### [Task directions]
Print the records below once again, exactly as they were given.

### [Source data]
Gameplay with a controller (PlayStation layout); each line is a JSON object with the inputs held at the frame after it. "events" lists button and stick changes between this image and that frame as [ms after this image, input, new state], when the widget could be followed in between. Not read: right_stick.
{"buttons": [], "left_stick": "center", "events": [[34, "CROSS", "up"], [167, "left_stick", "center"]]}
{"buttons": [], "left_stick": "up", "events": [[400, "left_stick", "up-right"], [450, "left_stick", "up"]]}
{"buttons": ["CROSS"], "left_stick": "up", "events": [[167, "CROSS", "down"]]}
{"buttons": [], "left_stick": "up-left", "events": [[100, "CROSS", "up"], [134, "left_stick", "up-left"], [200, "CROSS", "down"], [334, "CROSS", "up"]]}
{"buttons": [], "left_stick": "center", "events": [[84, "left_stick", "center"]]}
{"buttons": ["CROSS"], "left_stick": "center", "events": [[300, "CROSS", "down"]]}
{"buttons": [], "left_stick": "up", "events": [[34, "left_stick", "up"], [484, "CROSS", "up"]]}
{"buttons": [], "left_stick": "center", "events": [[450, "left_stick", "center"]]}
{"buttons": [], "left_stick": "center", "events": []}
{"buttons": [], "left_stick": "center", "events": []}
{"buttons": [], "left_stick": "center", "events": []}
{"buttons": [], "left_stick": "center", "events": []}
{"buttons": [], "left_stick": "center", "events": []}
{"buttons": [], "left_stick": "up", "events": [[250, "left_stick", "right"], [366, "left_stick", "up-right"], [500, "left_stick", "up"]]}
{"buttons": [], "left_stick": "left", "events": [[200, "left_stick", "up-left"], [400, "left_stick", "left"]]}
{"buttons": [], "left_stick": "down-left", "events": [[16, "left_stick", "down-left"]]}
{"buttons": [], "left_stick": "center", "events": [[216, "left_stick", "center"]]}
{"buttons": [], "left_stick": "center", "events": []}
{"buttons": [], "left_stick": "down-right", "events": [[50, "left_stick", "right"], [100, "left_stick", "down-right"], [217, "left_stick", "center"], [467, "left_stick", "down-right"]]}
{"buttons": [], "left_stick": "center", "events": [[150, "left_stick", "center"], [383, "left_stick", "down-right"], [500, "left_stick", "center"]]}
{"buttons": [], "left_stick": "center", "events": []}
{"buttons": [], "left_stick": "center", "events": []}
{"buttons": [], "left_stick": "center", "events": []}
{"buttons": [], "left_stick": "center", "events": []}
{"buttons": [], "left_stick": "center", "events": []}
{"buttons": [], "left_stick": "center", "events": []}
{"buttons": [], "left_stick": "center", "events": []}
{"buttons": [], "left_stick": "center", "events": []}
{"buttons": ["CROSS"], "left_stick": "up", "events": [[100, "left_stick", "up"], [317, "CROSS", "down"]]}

### [Exercise solution]
Gameplay with a controller (PlayStation layout); each line is a JSON object with the inputs held at the frame after it. "events" lists button and stick changes between this image and that frame as [ms after this image, input, new state], when the widget could be followed in between. Not read: right_stick.
{"buttons": [], "left_stick": "center", "events": [[34, "CROSS", "up"], [167, "left_stick", "center"]]}
{"buttons": [], "left_stick": "up", "events": [[400, "left_stick", "up-right"], [450, "left_stick", "up"]]}
{"buttons": ["CROSS"], "left_stick": "up", "events": [[167, "CROSS", "down"]]}
{"buttons": [], "left_stick": "up-left", "events": [[100, "CROSS", "up"], [134, "left_stick", "up-left"], [200, "CROSS", "down"], [334, "CROSS", "up"]]}
{"buttons": [], "left_stick": "center", "events": [[84, "left_stick", "center"]]}
{"buttons": ["CROSS"], "left_stick": "center", "events": [[300, "CROSS", "down"]]}
{"buttons": [], "left_stick": "up", "events": [[34, "left_stick", "up"], [484, "CROSS", "up"]]}
{"buttons": [], "left_stick": "center", "events": [[450, "left_stick", "center"]]}
{"buttons": [], "left_stick": "center", "events": []}
{"buttons": [], "left_stick": "center", "events": []}
{"buttons": [], "left_stick": "center", "events": []}
{"buttons": [], "left_stick": "center", "events": []}
{"buttons": [], "left_stick": "center", "events": []}
{"buttons": [], "left_stick": "up", "events": [[250, "left_stick", "right"], [366, "left_stick", "up-right"], [500, "left_stick", "up"]]}
{"buttons": [], "left_stick": "left", "events": [[200, "left_stick", "up-left"], [400, "left_stick", "left"]]}
{"buttons": [], "left_stick": "down-left", "events": [[16, "left_stick", "down-left"]]}
{"buttons": [], "left_stick": "center", "events": [[216, "left_stick", "center"]]}
{"buttons": [], "left_stick": "center", "events": []}
{"buttons": [], "left_stick": "down-right", "events": [[50, "left_stick", "right"], [100, "left_stick", "down-right"], [217, "left_stick", "center"], [467, "left_stick", "down-right"]]}
{"buttons": [], "left_stick": "center", "events": [[150, "left_stick", "center"], [383, "left_stick", "down-right"], [500, "left_stick", "center"]]}
{"buttons": [], "left_stick": "center", "events": []}
{"buttons": [], "left_stick": "center", "events": []}
{"buttons": [], "left_stick": "center", "events": []}
{"buttons": [], "left_stick": "center", "events": []}
{"buttons": [], "left_stick": "center", "events": []}
{"buttons": [], "left_stick": "center", "events": []}
{"buttons": [], "left_stick": "center", "events": []}
{"buttons": [], "left_stick": "center", "events": []}
{"buttons": ["CROSS"], "left_stick": "up", "events": [[100, "left_stick", "up"], [317, "CROSS", "down"]]}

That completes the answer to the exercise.